Chart analysis data:
+++++
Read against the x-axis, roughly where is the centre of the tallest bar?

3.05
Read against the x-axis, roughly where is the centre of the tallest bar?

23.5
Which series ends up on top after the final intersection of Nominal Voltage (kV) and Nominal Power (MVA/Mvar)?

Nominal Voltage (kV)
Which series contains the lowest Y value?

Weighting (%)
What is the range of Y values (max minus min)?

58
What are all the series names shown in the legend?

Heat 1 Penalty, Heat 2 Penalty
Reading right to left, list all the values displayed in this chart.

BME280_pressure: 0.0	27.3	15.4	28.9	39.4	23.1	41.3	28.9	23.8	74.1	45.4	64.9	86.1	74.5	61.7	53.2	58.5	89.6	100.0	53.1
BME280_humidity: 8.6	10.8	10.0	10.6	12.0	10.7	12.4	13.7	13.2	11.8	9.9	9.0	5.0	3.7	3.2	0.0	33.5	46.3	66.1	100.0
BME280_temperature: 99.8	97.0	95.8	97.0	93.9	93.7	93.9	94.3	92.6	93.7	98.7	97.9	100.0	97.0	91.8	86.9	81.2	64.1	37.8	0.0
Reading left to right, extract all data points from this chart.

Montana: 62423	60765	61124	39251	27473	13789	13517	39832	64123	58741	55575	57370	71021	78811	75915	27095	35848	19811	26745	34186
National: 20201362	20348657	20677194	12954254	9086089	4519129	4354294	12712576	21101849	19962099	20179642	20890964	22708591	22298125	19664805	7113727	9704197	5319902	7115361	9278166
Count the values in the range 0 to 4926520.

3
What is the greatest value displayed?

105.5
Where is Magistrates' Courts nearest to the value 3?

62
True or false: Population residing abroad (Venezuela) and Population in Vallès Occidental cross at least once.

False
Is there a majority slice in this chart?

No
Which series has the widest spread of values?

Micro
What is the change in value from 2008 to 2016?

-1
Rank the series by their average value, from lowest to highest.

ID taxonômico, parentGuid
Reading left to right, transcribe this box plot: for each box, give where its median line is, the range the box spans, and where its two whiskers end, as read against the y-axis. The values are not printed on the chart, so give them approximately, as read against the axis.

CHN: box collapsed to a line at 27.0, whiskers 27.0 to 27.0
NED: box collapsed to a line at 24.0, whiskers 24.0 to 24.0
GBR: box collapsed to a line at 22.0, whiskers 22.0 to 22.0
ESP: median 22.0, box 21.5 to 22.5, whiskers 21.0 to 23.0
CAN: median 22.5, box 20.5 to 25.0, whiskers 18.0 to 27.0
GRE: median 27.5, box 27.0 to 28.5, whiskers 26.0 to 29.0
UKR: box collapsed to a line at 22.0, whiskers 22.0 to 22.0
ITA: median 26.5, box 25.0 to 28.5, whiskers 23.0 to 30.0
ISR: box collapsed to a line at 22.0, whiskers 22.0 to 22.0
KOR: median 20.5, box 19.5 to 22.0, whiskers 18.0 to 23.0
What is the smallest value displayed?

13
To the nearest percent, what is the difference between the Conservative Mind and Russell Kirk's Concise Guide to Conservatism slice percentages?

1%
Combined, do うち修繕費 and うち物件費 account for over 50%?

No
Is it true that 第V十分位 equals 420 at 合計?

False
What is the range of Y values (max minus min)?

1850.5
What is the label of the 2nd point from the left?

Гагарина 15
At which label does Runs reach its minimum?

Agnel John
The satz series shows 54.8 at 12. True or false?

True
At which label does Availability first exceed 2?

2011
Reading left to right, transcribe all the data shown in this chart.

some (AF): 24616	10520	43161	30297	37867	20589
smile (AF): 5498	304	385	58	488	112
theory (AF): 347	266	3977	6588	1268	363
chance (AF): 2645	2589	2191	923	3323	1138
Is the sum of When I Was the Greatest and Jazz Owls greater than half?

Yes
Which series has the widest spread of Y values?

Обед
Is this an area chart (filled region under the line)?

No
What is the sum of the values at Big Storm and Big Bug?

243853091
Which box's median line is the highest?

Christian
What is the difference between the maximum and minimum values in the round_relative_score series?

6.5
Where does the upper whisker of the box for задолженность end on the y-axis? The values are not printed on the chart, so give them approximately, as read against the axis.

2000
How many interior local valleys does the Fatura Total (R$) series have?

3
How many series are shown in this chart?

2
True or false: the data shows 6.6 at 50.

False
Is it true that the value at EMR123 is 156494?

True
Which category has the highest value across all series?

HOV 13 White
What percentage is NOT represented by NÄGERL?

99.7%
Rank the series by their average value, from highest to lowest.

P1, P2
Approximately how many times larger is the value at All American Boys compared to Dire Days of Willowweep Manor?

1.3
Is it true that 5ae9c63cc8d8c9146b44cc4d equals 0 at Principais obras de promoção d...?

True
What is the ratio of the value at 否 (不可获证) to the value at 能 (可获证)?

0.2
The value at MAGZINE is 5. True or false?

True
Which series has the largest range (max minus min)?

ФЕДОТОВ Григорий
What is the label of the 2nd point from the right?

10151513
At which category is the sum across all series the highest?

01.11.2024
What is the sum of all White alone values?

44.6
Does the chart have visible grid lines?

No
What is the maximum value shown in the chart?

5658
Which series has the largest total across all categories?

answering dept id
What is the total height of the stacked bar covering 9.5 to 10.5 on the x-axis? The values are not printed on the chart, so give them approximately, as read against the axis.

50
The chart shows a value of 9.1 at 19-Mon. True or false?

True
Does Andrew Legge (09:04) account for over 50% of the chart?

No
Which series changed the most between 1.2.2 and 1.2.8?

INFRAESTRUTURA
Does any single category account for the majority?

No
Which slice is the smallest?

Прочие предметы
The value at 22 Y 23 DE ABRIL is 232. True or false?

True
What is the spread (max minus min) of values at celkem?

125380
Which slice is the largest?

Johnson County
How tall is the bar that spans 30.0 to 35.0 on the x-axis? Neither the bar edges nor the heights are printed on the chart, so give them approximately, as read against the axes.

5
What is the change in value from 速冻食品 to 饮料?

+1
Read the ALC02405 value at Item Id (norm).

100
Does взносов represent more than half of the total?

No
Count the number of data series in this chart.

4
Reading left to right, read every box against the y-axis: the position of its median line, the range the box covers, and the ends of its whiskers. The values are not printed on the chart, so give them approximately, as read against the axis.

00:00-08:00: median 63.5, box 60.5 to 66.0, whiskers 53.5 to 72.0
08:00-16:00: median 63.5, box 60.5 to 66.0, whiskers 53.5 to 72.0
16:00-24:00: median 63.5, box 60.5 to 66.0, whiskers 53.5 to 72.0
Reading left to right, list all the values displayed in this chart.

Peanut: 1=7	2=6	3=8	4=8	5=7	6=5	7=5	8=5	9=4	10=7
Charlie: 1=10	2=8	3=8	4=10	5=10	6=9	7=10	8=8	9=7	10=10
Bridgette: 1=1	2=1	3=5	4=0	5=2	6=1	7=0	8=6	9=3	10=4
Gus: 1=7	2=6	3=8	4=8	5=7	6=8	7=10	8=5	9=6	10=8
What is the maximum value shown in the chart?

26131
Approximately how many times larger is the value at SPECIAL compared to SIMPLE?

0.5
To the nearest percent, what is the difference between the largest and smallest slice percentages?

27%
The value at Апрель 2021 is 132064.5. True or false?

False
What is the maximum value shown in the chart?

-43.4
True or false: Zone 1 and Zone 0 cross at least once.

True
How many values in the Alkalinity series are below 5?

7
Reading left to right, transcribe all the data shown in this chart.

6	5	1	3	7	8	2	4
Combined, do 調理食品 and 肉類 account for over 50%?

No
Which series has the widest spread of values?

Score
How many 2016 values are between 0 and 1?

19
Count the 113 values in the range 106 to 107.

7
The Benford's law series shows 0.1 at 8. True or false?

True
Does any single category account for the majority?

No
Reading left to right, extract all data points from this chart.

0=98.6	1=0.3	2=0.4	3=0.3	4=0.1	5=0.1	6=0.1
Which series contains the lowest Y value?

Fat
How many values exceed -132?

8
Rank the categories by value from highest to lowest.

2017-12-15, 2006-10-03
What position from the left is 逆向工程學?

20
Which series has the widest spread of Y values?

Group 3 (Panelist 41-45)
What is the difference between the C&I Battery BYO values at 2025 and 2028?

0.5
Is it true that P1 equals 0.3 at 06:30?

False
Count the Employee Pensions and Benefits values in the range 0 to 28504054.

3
+++++
◆ **What you will do**: Copy the lines of the records word for word, from the line containing "Group 3 (Panelist 41-45)" through the end of the records, both ends included.

◆ **Answer to this problem**:
Group 3 (Panelist 41-45)
What is the difference between the C&I Battery BYO values at 2025 and 2028?

0.5
Is it true that P1 equals 0.3 at 06:30?

False
Count the Employee Pensions and Benefits values in the range 0 to 28504054.

3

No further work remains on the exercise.